───── Records supplied ─────

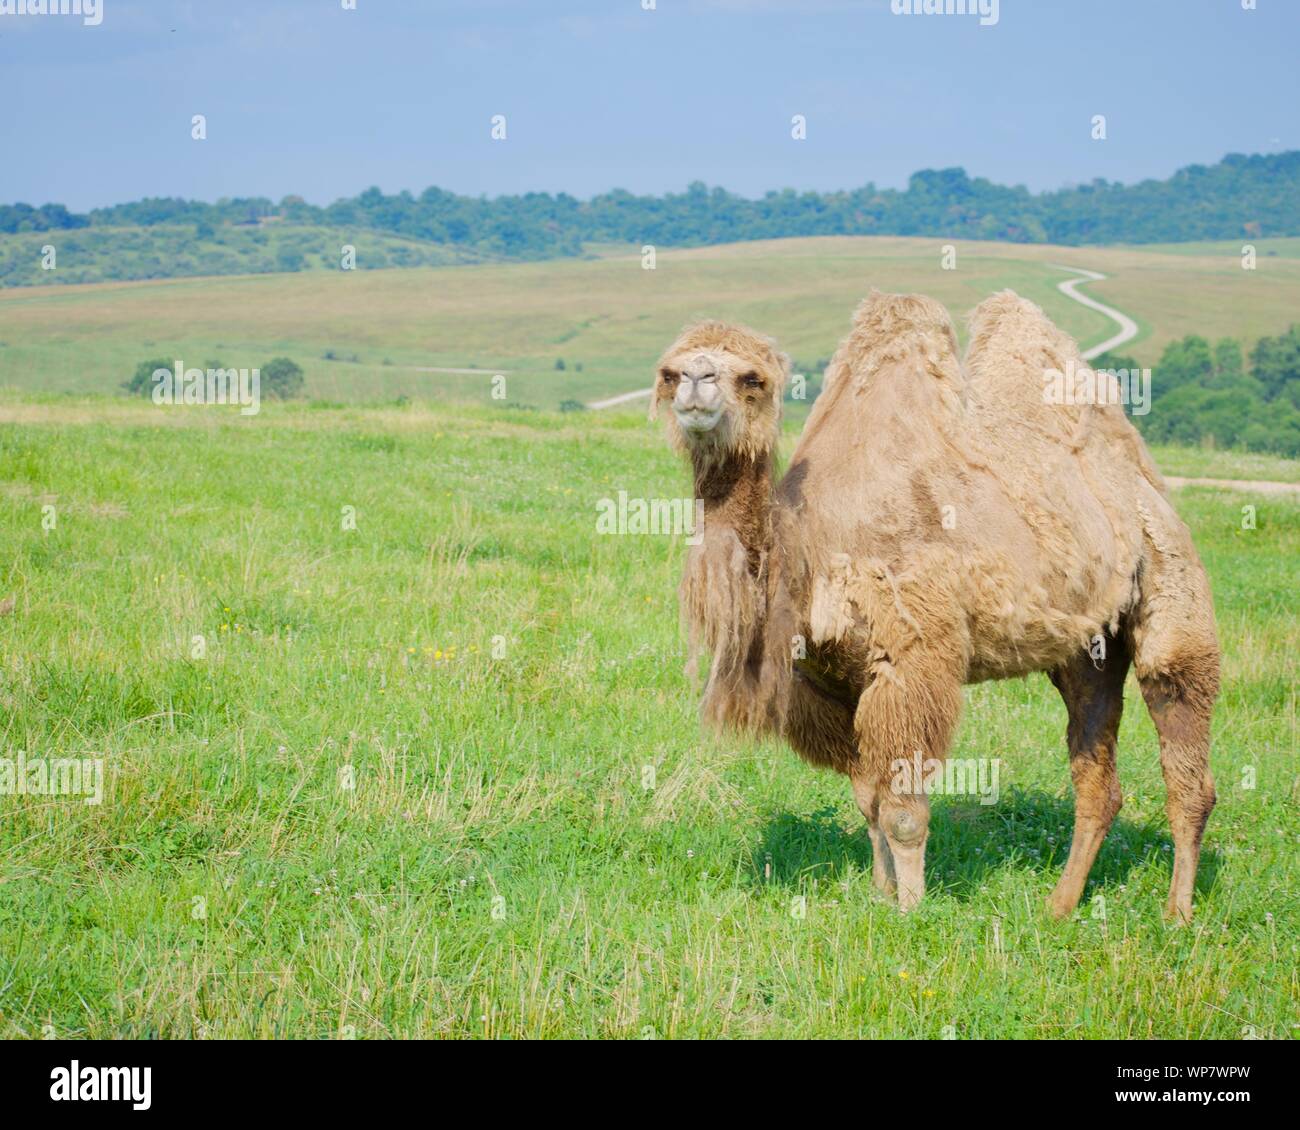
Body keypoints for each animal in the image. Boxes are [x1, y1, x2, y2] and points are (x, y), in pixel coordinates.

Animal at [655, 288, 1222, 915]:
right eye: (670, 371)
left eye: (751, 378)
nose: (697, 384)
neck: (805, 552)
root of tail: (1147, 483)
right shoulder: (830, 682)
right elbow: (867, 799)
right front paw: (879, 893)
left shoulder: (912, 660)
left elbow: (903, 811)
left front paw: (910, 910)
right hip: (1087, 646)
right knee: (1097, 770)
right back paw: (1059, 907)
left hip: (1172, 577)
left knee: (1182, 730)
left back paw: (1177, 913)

─────

**Exercise objective**
Repeat the preceding records precisely, and leave every picture out of the copy.

**Response area**
Body keypoints for each animal in the image. Boxes are [x1, y1, x2, y2] and points are (x, y), in pixel coordinates.

Animal at [655, 288, 1222, 915]:
right eye: (670, 371)
left eye: (751, 378)
nose: (697, 384)
neck: (805, 552)
root of tail: (1147, 483)
right shoulder: (830, 682)
right elbow: (867, 799)
right front paw: (879, 893)
left shoulder: (912, 660)
left elbow: (903, 811)
left front paw: (910, 910)
right hip: (1087, 646)
right knee: (1097, 770)
right back paw: (1059, 907)
left hip: (1172, 577)
left knee: (1182, 730)
left back paw: (1177, 913)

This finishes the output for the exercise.